» Instructions for the task
Write the entries out again exactly as they stand, but without the pictures.

[Extracted page text data]

_ _ _ _ _

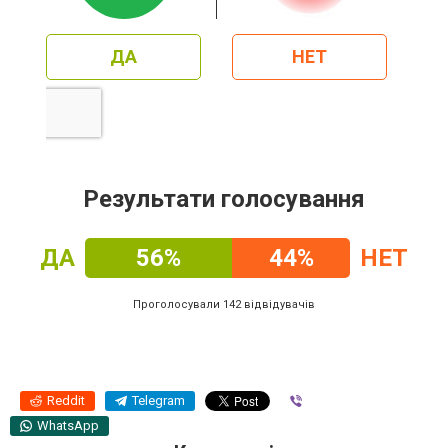
ДА
НЕТ
Результати голосування
ДА
56%
44%
НЕТ
Проголосували 142 відвідувачів
Reddit
Telegram
Viber
WhatsApp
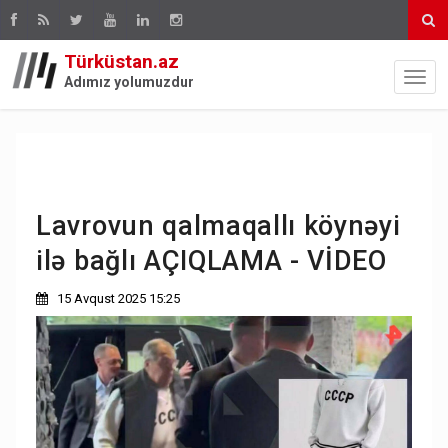
Türküstan.az
Adımız yolumuzdur
Lavrovun qalmaqallı köynəyi
ilə bağlı AÇIQLAMA - VİDEO
15 Avqust 2025 15:25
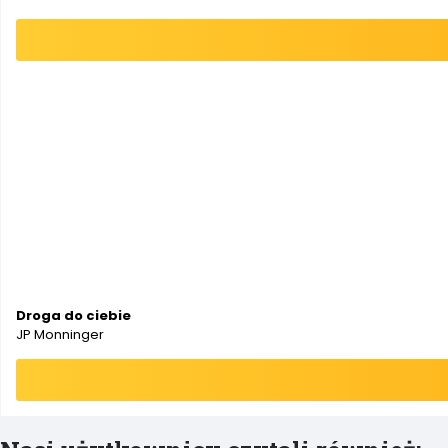
Droga do ciebie
JP Monninger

_ _ _ _ _

» Task response
ДА
НЕТ
Результати голосування
ДА
56%
44%
НЕТ
Проголосували 142 відвідувачів
Reddit
Telegram
Viber
WhatsApp
Türküstan.az
Adımız yolumuzdur
Lavrovun qalmaqallı köynəyi
ilə bağlı AÇIQLAMA - VİDEO
15 Avqust 2025 15:25
Droga do ciebie
JP Monninger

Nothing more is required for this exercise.